While the rest of the country has seen decreases in supply and flattened sales, the opposite has occurred in Seattle. Redfin chief economist Daryl Fairweather points to low mortgage rates as one of the primary reasons behind this shift in the Emerald City.
“When mortgage rates go down, as they began to do in late November, it takes a few months for buyers to react,” said Fairweather. “Expensive metros like Seattle and Los Angeles have been the most sensitive to changes in rates because you have to borrow more to afford a home in those markets.”
That said, demand for homes in the Greater Seattle Area has still been significant.
Seattle and Tacoma share the title of being the fastest markets in Redfin’s report — homes in both cities boast a median of nine days on the market before selling.
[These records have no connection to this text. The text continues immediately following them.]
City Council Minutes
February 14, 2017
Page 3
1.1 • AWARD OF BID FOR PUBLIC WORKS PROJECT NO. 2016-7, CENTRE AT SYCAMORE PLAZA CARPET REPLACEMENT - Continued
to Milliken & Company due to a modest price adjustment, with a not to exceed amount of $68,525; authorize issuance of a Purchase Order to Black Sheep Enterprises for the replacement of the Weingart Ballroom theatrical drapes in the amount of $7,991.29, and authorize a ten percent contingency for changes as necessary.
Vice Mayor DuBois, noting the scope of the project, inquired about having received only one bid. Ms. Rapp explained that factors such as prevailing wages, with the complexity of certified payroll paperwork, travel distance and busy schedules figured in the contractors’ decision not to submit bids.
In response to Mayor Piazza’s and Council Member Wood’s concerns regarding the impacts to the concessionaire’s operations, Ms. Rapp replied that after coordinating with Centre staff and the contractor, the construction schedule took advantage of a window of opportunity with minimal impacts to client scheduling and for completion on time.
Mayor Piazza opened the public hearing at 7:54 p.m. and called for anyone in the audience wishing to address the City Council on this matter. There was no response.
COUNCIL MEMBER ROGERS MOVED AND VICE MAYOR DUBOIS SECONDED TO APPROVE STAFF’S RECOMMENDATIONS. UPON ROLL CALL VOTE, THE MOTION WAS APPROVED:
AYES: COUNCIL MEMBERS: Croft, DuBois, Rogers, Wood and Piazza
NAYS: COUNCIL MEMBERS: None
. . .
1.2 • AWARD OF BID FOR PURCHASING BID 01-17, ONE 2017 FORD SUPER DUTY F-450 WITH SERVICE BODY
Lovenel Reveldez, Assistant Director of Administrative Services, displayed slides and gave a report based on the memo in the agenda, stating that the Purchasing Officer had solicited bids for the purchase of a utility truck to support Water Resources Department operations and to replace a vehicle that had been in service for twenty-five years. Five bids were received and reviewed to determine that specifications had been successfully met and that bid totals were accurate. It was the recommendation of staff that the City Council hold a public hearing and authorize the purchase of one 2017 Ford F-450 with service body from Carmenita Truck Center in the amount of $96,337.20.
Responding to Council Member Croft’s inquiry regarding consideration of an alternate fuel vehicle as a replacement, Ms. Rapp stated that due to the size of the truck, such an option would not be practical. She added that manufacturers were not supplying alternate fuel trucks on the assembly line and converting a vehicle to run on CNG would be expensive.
Tacoma also ranked as one of the most competitive cities in the country for home buyers, with 47.2 percent of sales coming in above list price.
The buyer’s market in Seattle tracks with larger trends in the rest of King County, where inventory increased 78.5 percent over last April, while prices dipped 4.83 percent.
That’s a downturn Windermere Chief Economist Matthew Gardner labels “a move back to reality” that the region has been awaiting “for almost 20 years.”
“The big pitch we’re looking at right now is a move back towards balance,” Gardner told KIRO Radio’s Dave Ross in early-May.